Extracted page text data
+ + +

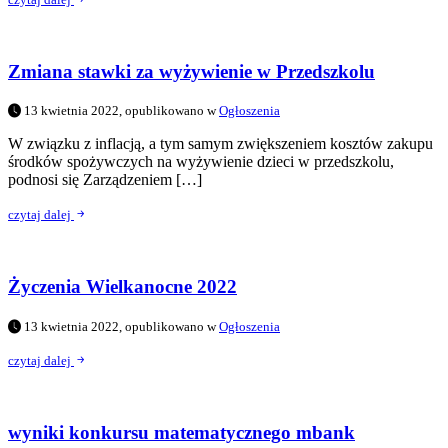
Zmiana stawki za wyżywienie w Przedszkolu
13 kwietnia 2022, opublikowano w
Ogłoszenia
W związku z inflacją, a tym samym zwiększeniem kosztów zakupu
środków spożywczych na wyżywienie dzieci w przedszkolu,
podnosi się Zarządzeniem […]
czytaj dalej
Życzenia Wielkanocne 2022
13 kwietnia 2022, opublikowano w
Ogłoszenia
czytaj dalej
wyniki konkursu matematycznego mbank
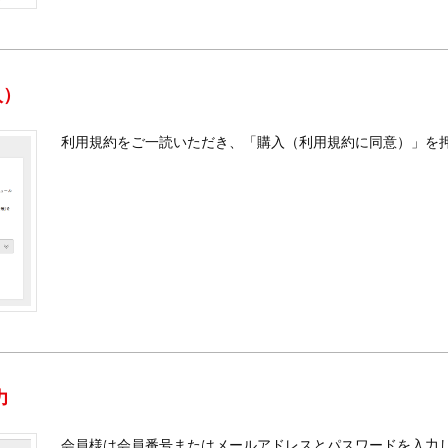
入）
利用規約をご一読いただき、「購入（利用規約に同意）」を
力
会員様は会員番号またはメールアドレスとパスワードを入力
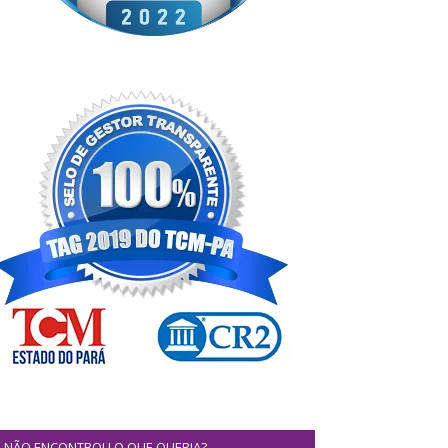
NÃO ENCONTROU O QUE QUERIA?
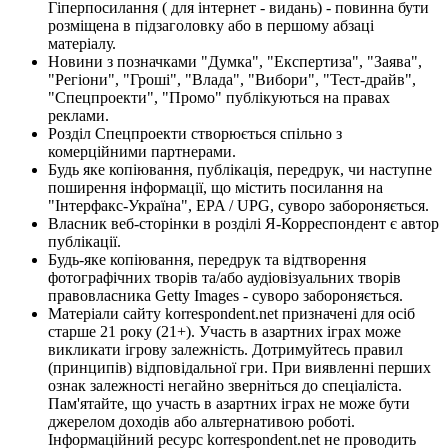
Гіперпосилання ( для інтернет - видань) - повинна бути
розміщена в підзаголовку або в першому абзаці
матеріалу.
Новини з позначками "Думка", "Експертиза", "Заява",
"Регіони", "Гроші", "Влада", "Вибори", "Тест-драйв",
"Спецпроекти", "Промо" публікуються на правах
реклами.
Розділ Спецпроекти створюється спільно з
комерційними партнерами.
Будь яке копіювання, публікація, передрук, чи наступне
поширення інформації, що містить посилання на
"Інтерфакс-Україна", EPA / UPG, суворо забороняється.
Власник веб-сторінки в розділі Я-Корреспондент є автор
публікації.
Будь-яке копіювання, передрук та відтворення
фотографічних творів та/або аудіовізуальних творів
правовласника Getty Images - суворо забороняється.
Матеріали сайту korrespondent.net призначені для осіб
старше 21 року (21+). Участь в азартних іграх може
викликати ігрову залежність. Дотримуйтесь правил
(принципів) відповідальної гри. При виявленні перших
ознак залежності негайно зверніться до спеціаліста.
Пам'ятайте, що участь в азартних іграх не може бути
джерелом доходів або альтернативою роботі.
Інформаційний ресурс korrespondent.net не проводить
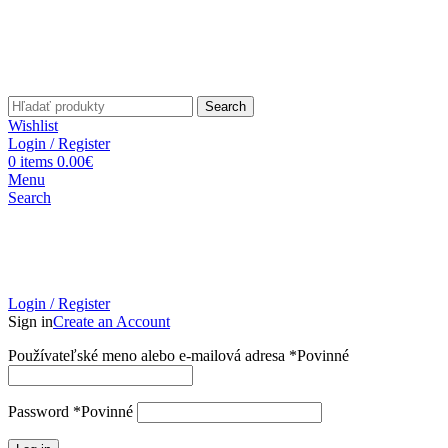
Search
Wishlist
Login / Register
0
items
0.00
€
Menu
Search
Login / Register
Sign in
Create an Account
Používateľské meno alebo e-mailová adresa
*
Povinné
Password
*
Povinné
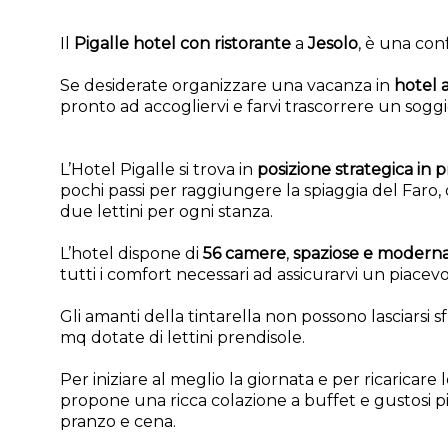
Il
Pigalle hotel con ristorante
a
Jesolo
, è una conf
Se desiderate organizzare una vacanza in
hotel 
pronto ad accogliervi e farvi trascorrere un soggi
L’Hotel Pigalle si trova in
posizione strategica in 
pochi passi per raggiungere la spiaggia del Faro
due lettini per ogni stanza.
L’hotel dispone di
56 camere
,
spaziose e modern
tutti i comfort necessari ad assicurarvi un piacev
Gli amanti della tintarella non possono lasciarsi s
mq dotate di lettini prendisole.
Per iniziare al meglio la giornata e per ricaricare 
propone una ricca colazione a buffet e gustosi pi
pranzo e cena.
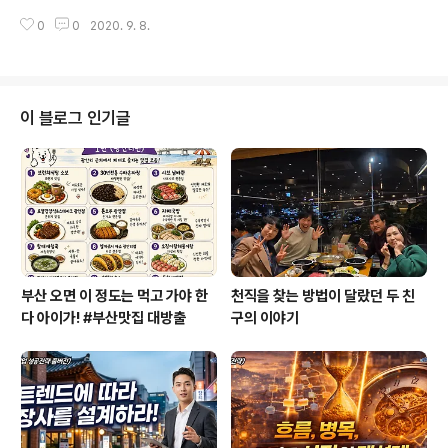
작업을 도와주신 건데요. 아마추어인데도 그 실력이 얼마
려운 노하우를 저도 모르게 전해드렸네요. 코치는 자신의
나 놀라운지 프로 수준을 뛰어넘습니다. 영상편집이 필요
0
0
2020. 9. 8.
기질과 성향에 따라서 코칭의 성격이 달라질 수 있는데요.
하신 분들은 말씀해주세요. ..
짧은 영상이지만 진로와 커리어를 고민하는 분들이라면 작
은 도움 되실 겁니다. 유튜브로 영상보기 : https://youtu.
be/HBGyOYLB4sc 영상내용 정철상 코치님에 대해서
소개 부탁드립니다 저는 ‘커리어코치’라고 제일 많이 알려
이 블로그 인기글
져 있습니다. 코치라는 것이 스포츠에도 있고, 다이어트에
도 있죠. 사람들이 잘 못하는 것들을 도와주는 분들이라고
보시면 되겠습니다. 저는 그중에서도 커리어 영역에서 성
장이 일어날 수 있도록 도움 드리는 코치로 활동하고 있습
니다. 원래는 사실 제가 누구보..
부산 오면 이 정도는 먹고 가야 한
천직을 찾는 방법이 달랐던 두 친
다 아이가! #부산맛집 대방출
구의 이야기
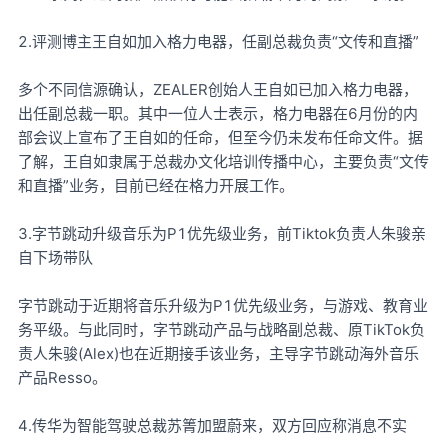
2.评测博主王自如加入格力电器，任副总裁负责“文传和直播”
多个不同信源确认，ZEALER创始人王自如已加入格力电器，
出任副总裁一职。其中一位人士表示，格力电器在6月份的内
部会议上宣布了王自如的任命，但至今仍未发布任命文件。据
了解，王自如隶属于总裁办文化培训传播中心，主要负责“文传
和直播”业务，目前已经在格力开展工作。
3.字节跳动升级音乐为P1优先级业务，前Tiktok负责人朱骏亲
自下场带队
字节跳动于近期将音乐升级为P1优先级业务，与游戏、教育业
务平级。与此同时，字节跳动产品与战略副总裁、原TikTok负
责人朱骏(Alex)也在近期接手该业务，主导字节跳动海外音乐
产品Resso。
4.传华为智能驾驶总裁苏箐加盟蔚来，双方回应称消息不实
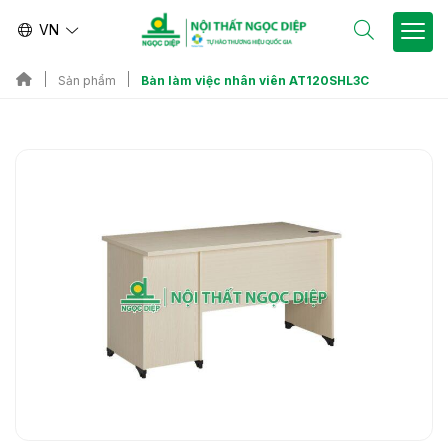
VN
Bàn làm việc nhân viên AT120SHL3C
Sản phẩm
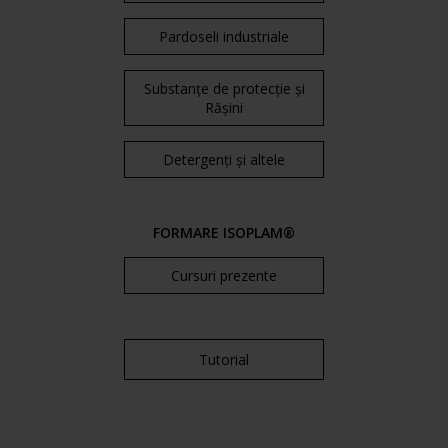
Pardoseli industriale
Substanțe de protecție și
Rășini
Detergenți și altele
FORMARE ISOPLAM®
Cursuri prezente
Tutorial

+ + +

### INSTRUCTIONS TO FOLLOW
Please print the entries exactly as they stand. Images are not part of the copy.

### OUTPUT
Zmiana stawki za wyżywienie w Przedszkolu
13 kwietnia 2022, opublikowano w
Ogłoszenia
W związku z inflacją, a tym samym zwiększeniem kosztów zakupu
środków spożywczych na wyżywienie dzieci w przedszkolu,
podnosi się Zarządzeniem […]
czytaj dalej
Życzenia Wielkanocne 2022
13 kwietnia 2022, opublikowano w
Ogłoszenia
czytaj dalej
wyniki konkursu matematycznego mbank
入）
利用規約をご一読いただき、「購入（利用規約に同意）」を
力
会員様は会員番号またはメールアドレスとパスワードを入力
NÃO ENCONTROU O QUE QUERIA?
Гіперпосилання ( для інтернет - видань) - повинна бути
розміщена в підзаголовку або в першому абзаці
матеріалу.
Новини з позначками "Думка", "Експертиза", "Заява",
"Регіони", "Гроші", "Влада", "Вибори", "Тест-драйв",
"Спецпроекти", "Промо" публікуються на правах
реклами.
Розділ Спецпроекти створюється спільно з
комерційними партнерами.
Будь яке копіювання, публікація, передрук, чи наступне
поширення інформації, що містить посилання на
"Інтерфакс-Україна", EPA / UPG, суворо забороняється.
Власник веб-сторінки в розділі Я-Корреспондент є автор
публікації.
Будь-яке копіювання, передрук та відтворення
фотографічних творів та/або аудіовізуальних творів
правовласника Getty Images - суворо забороняється.
Матеріали сайту korrespondent.net призначені для осіб
старше 21 року (21+). Участь в азартних іграх може
викликати ігрову залежність. Дотримуйтесь правил
(принципів) відповідальної гри. При виявленні перших
ознак залежності негайно зверніться до спеціаліста.
Пам'ятайте, що участь в азартних іграх не може бути
джерелом доходів або альтернативою роботі.
Інформаційний ресурс korrespondent.net не проводить
Search
Wishlist
Login / Register
0
items
0.00
€
Menu
Search
Login / Register
Sign in
Create an Account
Používateľské meno alebo e-mailová adresa
*
Povinné
Password
*
Povinné
Il
Pigalle hotel con ristorante
a
Jesolo
, è una conf
Se desiderate organizzare una vacanza in
hotel 
pronto ad accogliervi e farvi trascorrere un soggi
L’Hotel Pigalle si trova in
posizione strategica in 
pochi passi per raggiungere la spiaggia del Faro
due lettini per ogni stanza.
L’hotel dispone di
56 camere
,
spaziose e modern
tutti i comfort necessari ad assicurarvi un piacev
Gli amanti della tintarella non possono lasciarsi s
mq dotate di lettini prendisole.
Per iniziare al meglio la giornata e per ricaricare 
propone una ricca colazione a buffet e gustosi pi
pranzo e cena.
작업을 도와주신 건데요. 아마추어인데도 그 실력이 얼마
려운 노하우를 저도 모르게 전해드렸네요. 코치는 자신의
나 놀라운지 프로 수준을 뛰어넘습니다. 영상편집이 필요
0
0
2020. 9. 8.
기질과 성향에 따라서 코칭의 성격이 달라질 수 있는데요.
하신 분들은 말씀해주세요. ..
짧은 영상이지만 진로와 커리어를 고민하는 분들이라면 작
은 도움 되실 겁니다. 유튜브로 영상보기 : https://youtu.
be/HBGyOYLB4sc 영상내용 정철상 코치님에 대해서
소개 부탁드립니다 저는 ‘커리어코치’라고 제일 많이 알려
이 블로그 인기글
져 있습니다. 코치라는 것이 스포츠에도 있고, 다이어트에
도 있죠. 사람들이 잘 못하는 것들을 도와주는 분들이라고
보시면 되겠습니다. 저는 그중에서도 커리어 영역에서 성
장이 일어날 수 있도록 도움 드리는 코치로 활동하고 있습
니다. 원래는 사실 제가 누구보..
부산 오면 이 정도는 먹고 가야 한
천직을 찾는 방법이 달랐던 두 친
다 아이가! #부산맛집 대방출
구의 이야기
2.评测博主王自如加入格力电器，任副总裁负责“文传和直播”
多个不同信源确认，ZEALER创始人王自如已加入格力电器，
出任副总裁一职。其中一位人士表示，格力电器在6月份的内
部会议上宣布了王自如的任命，但至今仍未发布任命文件。据
了解，王自如隶属于总裁办文化培训传播中心，主要负责“文传
和直播”业务，目前已经在格力开展工作。
3.字节跳动升级音乐为P1优先级业务，前Tiktok负责人朱骏亲
自下场带队
字节跳动于近期将音乐升级为P1优先级业务，与游戏、教育业
务平级。与此同时，字节跳动产品与战略副总裁、原TikTok负
责人朱骏(Alex)也在近期接手该业务，主导字节跳动海外音乐
产品Resso。
4.传华为智能驾驶总裁苏箐加盟蔚来，双方回应称消息不实
VN
Bàn làm việc nhân viên AT120SHL3C
Sản phẩm
Pardoseli industriale
Substanțe de protecție și
Rășini
Detergenți și altele
FORMARE ISOPLAM®
Cursuri prezente
Tutorial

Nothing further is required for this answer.